## Vorliegender Text
_ _ _ _
Italienische Küche: Das Einfache, das schwer zu machen ist

Die Berliner lieben italienische Küche oder was sie dafür halten und ein jeder schwärmt von „seinem“ Italiener, der besonders authentisch und günstig sei und sich praktischerweise in fußläufiger Nähe zur Wohnung befindet. Doch meist lohnt ein Blick über den Kiez-Tellerrand, denn es gibt bedeutende Unterschiede zwischen der billigen Trattoria nebenan mit der ewig gleichen Standardkarte und den wirklich großartigen Läden, die nicht einmal viel teurer sein müssen.
_ _ _ _
## Schriftliche Aufgaben
- a) Wie beschreiben die Berliner laut dem Text zur italienischen Küche „ihren“ Italiener, von dem sie schwärmen?
- b) Schreiben Sie aus dem Text zur italienischen Küche die Passage von „Italienische Küche: Das“ bis „teurer sein müssen.“ wortgetreu ab.
- c) Warum lohnt sich laut dem Text zur italienischen Küche meist ein Blick über den Kiez-Tellerrand? Antworten Sie in ein bis drei Sätzen.

## Angezeigte Daten
_ _ _ _
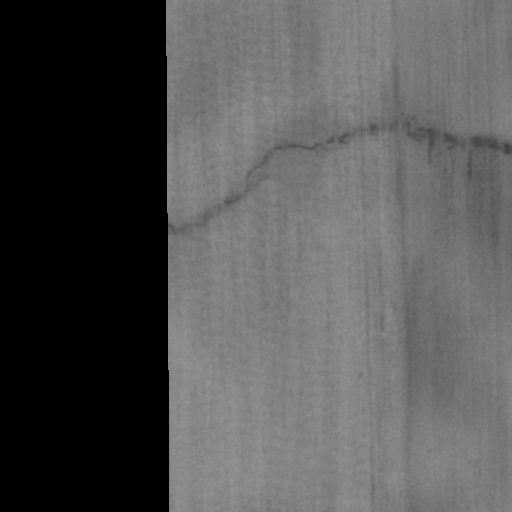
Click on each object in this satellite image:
crop: (255, 255)
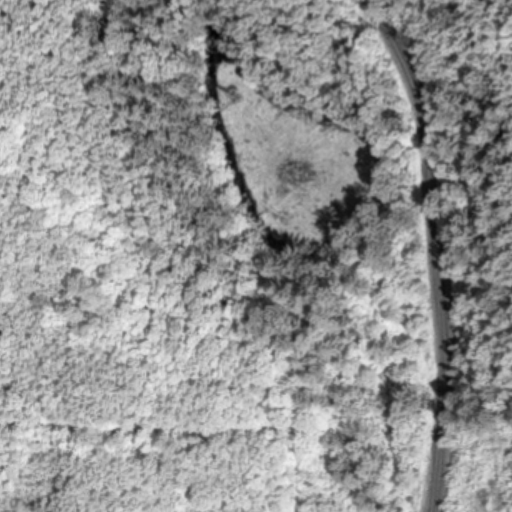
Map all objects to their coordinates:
_ _ _ _
## Antworten je Aufgabe
- a) Als besonders authentisch und günstig und praktischerweise in fußläufiger Nähe zur Wohnung gelegen.

- b)
Italienische Küche: Das Einfache, das schwer zu machen ist

Die Berliner lieben italienische Küche oder was sie dafür halten und ein jeder schwärmt von „seinem“ Italiener, der besonders authentisch und günstig sei und sich praktischerweise in fußläufiger Nähe zur Wohnung befindet. Doch meist lohnt ein Blick über den Kiez-Tellerrand, denn es gibt bedeutende Unterschiede zwischen der billigen Trattoria nebenan mit der ewig gleichen Standardkarte und den wirklich großartigen Läden, die nicht einmal viel teurer sein müssen.

- c) Es gibt bedeutende Unterschiede zwischen der billigen Trattoria nebenan mit der ewig gleichen Standardkarte und den wirklich großartigen Läden. Diese müssen nicht einmal viel teurer sein.